NU††ER WA†CH
Kentucky Senate President Robert Stivers wept on the Senate floor Monday in talking about how hurt he was to see the University of Kentucky men’s basketball team kneeling during the national anthem before a game Saturday at Florida.
Stivers said the kneeling is protected by freedom of speech. “Was it at the right place or the right time, that is debatable,” he said before reading a letter of his uncle, Franklin Stivers, in combat during the Korean War in December 1950, and talking about his son’s duty in the military.
Laurel County Sheriff John Root and Jailer Jamie Mosely held a “burning party” of UK basketball apparel in protest. Root said on a Facebook post that UK may have won the game but lost respect. He criticized coach John Calipari, who joined the team in kneeling, for allowing the event.
UK coach John Calipari, who knelt with his players, defended their decision to do so Saturday.
“These kids are good kids,” he said. “They care about this country and all the other stuff. They’re trying to figure out life and making statements they think they have to make. I want to listen to what they’re saying, and then I’ll support them if they want me to be there.”
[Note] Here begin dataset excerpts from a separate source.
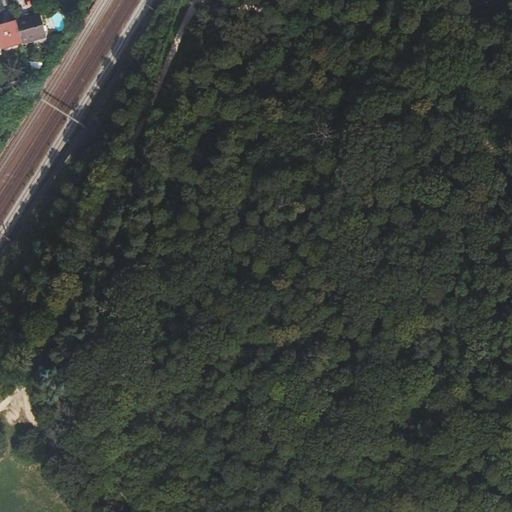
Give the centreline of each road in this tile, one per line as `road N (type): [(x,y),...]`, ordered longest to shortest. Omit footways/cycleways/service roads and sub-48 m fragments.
road 1 (track): [(26,380),(196,0)]
road 2 (track): [(207,0),(288,18),(407,80),(511,183)]
road 3 (track): [(140,511),(84,473),(27,417),(26,380)]
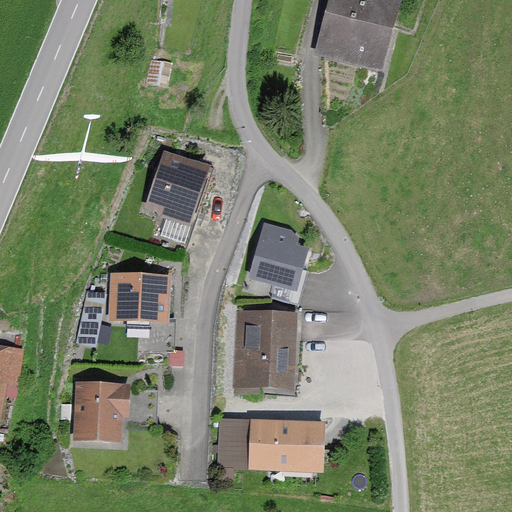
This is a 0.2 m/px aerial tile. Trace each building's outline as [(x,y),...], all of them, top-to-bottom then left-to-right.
[(339,0),(327,47),(375,60),(391,0),(339,0)] [(184,250),(194,221),(196,222),(212,173),(166,158),(140,235),(184,250)] [(295,290),(306,252),(294,249),(296,242),(290,235),(265,228),(252,278),(295,290)] [(175,353),(176,320),(165,319),(166,281),(115,279),(113,319),(139,320),(137,352),(175,353)] [(99,320),(104,298),(88,295),(83,317),(99,320)] [(248,318),(245,379),(286,381),(288,320),(248,318)] [(0,399),(0,381),(17,384),(22,352),(0,348),(0,419),(1,419),(4,400),(0,399)] [(118,440),(119,424),(156,427),(158,392),(80,387),(78,438),(118,440)] [(316,467),(318,430),(256,427),(254,464),(316,467)]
“Six of these players come from military families,” he said. “Either their father was in the military, their brother, their uncle, a couple of them, their grandfathers. They were in the military. This wasn’t about the military. … (Athletic director) Mitch Barnhart comes from a military family. We are supportive of all those things and our school is. But this came from their heart, and it was peaceful.”